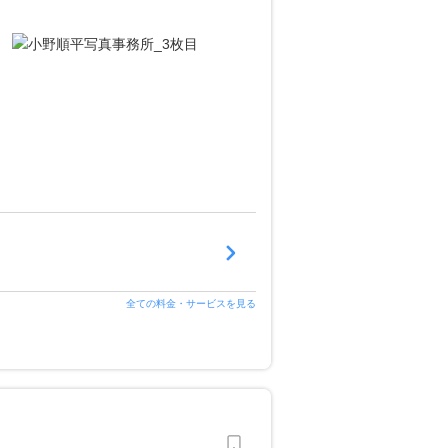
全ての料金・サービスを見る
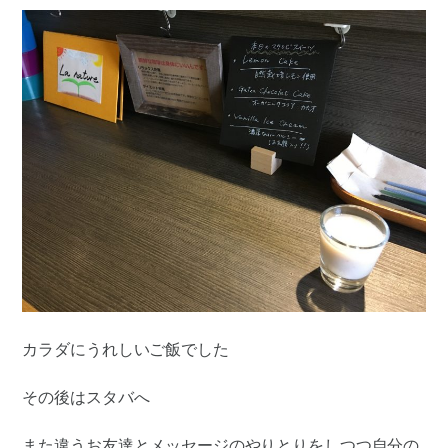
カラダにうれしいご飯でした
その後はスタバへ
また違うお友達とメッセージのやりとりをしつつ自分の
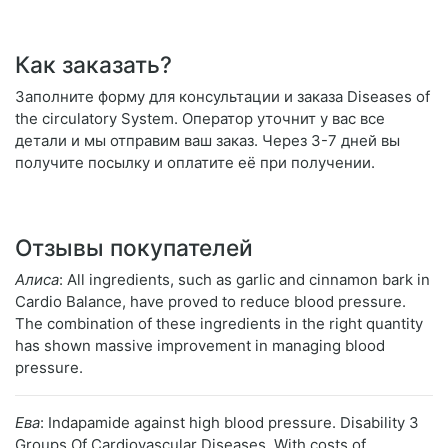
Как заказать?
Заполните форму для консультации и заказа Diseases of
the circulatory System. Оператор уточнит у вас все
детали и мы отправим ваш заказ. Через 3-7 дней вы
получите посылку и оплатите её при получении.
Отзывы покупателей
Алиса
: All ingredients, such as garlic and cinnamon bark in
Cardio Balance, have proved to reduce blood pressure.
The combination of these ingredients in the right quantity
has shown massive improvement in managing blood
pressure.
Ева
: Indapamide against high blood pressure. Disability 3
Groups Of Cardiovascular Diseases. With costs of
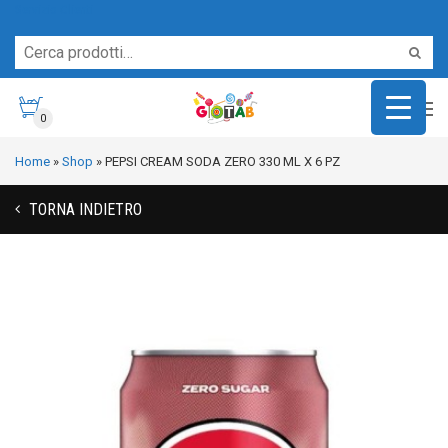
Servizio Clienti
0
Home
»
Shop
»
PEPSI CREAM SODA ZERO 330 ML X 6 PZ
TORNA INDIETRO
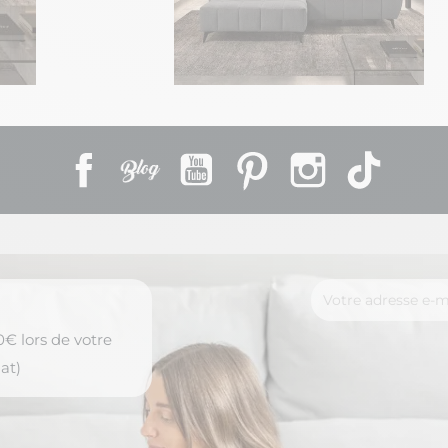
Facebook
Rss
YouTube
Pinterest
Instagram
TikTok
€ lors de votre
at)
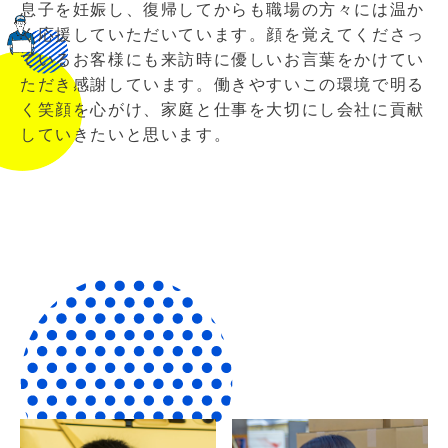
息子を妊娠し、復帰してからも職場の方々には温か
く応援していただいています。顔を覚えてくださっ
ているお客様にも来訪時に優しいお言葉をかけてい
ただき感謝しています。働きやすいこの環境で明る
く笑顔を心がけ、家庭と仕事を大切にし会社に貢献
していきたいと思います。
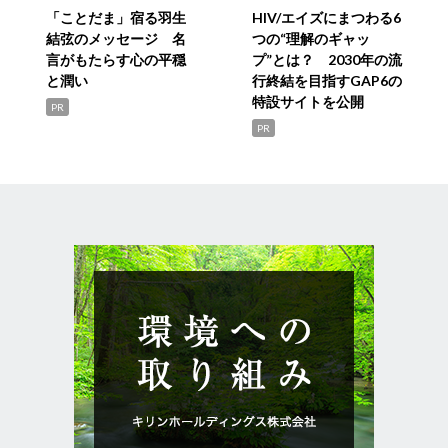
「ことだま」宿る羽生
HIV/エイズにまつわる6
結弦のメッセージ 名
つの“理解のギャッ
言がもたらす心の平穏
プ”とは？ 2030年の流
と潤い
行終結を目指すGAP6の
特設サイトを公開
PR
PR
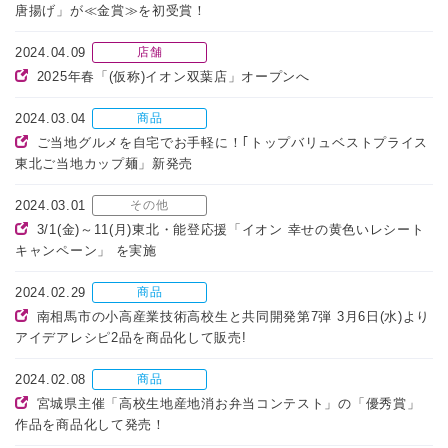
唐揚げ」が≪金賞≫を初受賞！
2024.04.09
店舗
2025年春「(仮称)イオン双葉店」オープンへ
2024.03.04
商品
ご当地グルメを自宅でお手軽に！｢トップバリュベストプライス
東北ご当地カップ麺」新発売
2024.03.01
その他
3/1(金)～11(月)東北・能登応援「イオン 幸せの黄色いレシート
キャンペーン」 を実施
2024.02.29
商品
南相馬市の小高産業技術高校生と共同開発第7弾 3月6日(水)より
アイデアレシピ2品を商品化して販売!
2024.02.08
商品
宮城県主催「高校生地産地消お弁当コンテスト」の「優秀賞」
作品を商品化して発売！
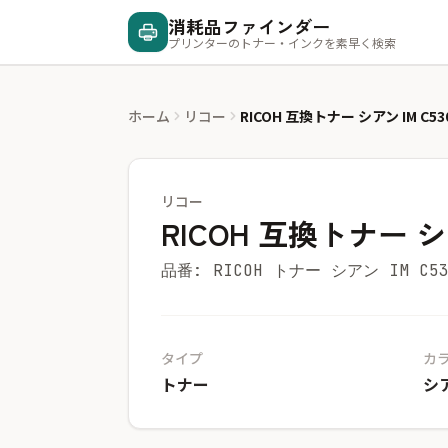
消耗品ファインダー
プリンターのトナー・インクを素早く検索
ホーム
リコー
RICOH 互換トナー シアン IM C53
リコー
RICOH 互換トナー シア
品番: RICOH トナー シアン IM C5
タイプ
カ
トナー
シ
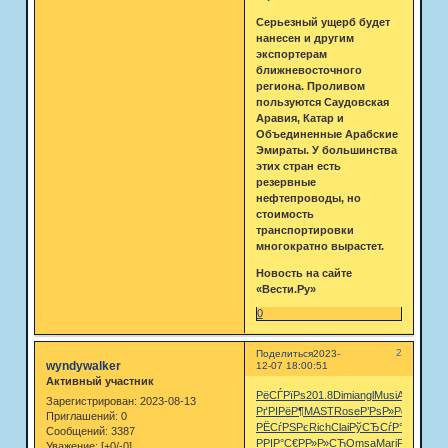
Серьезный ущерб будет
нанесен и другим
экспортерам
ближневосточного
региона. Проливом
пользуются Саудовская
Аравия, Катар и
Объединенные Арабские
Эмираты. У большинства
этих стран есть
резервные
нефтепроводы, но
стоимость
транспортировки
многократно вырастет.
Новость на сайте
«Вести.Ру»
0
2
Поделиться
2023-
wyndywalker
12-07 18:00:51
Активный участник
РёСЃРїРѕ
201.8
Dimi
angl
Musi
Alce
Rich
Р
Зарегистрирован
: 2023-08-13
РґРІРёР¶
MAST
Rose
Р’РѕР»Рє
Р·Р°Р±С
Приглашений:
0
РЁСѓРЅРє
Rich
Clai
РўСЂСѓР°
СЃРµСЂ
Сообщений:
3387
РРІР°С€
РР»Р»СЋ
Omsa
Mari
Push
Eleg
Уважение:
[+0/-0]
—————
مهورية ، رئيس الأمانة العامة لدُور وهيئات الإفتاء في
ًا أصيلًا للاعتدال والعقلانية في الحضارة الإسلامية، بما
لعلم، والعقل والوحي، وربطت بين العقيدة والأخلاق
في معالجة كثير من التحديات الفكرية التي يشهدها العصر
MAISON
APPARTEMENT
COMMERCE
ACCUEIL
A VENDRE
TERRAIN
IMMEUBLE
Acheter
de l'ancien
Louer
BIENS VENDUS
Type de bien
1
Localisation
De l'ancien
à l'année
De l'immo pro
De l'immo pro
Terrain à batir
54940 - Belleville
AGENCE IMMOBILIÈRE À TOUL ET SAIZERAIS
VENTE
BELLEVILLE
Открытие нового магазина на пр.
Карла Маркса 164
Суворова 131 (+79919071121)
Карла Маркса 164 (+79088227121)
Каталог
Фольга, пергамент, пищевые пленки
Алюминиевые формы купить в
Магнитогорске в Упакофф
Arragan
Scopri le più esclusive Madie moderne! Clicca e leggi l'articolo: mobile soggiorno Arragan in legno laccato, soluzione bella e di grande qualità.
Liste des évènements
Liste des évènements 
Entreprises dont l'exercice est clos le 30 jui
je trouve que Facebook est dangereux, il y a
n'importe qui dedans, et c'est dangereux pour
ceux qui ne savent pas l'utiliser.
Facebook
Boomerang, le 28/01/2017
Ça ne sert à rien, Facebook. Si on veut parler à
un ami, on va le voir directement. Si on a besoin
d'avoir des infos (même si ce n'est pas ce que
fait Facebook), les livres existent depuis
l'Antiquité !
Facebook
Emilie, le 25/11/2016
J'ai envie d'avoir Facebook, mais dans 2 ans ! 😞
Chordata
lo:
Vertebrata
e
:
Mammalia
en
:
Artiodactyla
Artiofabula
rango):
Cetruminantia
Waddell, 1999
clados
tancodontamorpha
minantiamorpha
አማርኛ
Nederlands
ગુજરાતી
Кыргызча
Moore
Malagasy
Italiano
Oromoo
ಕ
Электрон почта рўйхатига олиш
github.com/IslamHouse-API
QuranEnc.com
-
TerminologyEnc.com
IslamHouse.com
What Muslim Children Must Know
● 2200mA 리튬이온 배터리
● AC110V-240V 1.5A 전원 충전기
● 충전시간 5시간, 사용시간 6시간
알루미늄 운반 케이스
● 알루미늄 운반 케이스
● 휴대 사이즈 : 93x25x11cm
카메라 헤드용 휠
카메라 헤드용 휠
—————
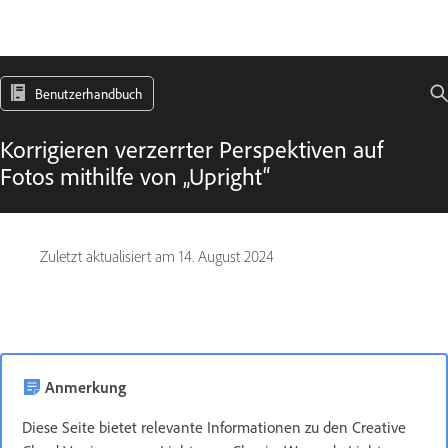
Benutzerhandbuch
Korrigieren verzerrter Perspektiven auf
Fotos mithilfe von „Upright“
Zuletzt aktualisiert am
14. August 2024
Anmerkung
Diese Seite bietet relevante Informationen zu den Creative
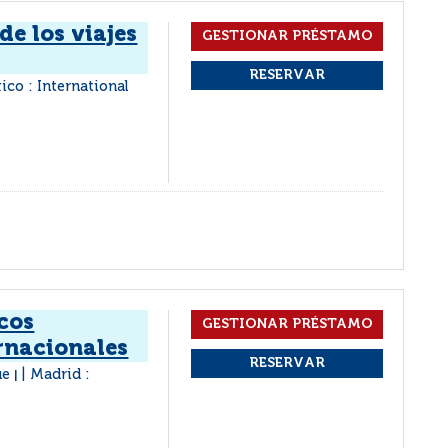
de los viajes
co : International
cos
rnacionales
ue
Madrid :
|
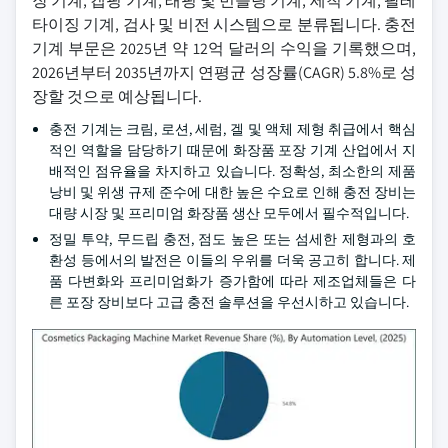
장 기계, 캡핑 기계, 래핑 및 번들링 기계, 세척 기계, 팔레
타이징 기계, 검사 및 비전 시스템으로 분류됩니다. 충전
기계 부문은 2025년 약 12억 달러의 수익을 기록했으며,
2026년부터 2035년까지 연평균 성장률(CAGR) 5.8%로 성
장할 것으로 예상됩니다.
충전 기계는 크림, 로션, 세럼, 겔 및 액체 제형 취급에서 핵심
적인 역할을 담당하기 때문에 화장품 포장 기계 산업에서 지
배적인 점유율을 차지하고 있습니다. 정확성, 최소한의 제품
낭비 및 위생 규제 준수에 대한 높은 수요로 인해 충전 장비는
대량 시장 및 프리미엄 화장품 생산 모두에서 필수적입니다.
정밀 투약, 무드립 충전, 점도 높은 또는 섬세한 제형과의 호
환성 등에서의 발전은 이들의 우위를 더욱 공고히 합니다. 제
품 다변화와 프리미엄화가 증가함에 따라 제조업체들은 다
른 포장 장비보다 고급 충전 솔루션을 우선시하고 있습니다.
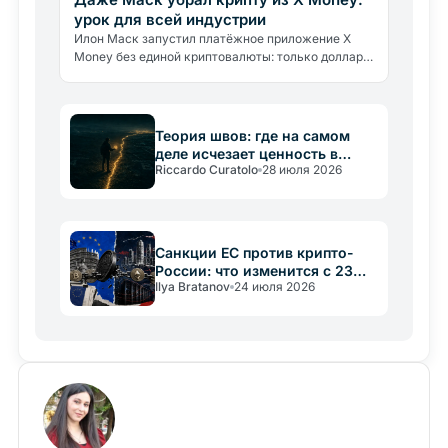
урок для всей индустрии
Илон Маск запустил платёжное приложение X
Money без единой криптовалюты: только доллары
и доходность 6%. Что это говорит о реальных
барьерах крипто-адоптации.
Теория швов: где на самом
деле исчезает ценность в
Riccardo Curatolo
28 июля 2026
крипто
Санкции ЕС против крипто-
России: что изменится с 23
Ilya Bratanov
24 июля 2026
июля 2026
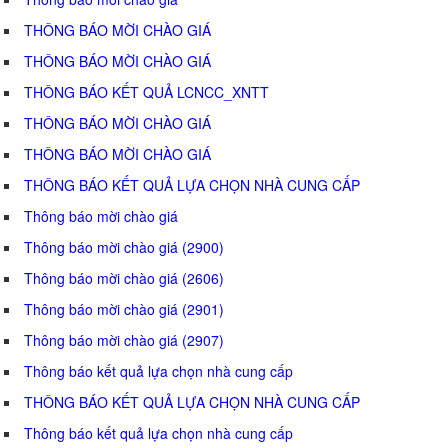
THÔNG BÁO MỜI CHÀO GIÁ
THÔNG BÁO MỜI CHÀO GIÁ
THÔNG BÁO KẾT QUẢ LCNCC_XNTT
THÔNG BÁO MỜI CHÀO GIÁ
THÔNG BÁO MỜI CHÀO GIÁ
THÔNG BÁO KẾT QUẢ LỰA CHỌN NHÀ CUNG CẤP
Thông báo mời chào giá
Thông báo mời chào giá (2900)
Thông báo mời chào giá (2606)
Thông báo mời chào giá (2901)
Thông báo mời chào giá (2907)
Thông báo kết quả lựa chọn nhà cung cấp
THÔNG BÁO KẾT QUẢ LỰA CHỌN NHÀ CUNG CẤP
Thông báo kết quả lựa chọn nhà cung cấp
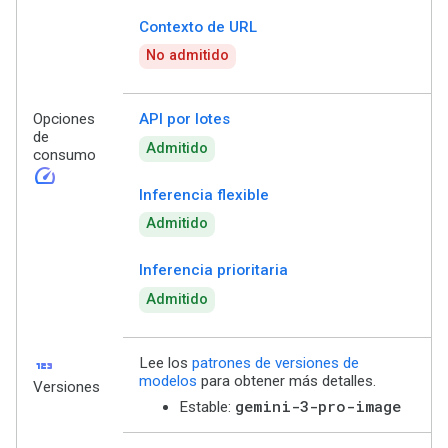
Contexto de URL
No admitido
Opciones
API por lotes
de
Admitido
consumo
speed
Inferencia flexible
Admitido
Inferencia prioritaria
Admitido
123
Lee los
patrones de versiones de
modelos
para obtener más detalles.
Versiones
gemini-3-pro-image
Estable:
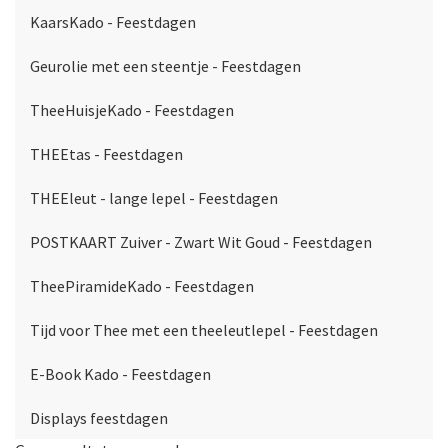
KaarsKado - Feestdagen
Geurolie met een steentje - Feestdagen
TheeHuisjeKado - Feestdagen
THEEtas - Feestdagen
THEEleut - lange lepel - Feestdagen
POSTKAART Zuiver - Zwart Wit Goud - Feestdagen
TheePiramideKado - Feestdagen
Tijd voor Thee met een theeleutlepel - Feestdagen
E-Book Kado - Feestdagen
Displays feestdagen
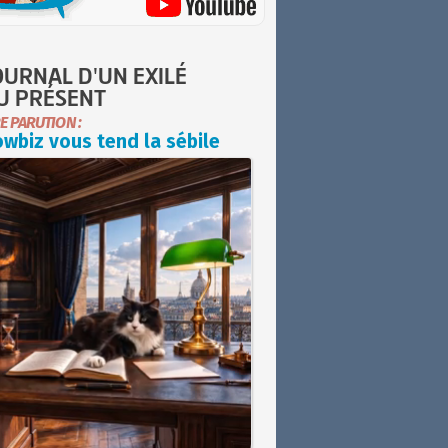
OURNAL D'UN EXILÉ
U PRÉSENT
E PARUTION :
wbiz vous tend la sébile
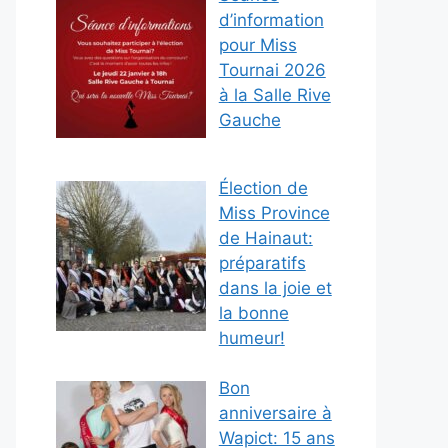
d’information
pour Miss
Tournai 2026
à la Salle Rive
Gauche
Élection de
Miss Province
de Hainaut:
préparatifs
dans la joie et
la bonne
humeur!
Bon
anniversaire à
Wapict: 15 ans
—————
Task: Above are some entries. Restate word for word the lines from the one holding "全ての料金・サービスを見る" through the one holding "The combination of", but not the pictures.

Completed task:
全ての料金・サービスを見る
カラダにうれしいご飯でした
その後はスタバへ
また違うお友達とメッセージのやりとりをしつつ自分の
Как заказать?
Заполните форму для консультации и заказа Diseases of
the circulatory System. Оператор уточнит у вас все
детали и мы отправим ваш заказ. Через 3-7 дней вы
получите посылку и оплатите её при получении.
Отзывы покупателей
Алиса
: All ingredients, such as garlic and cinnamon bark in
Cardio Balance, have proved to reduce blood pressure.
The combination of these ingredients in the right quantity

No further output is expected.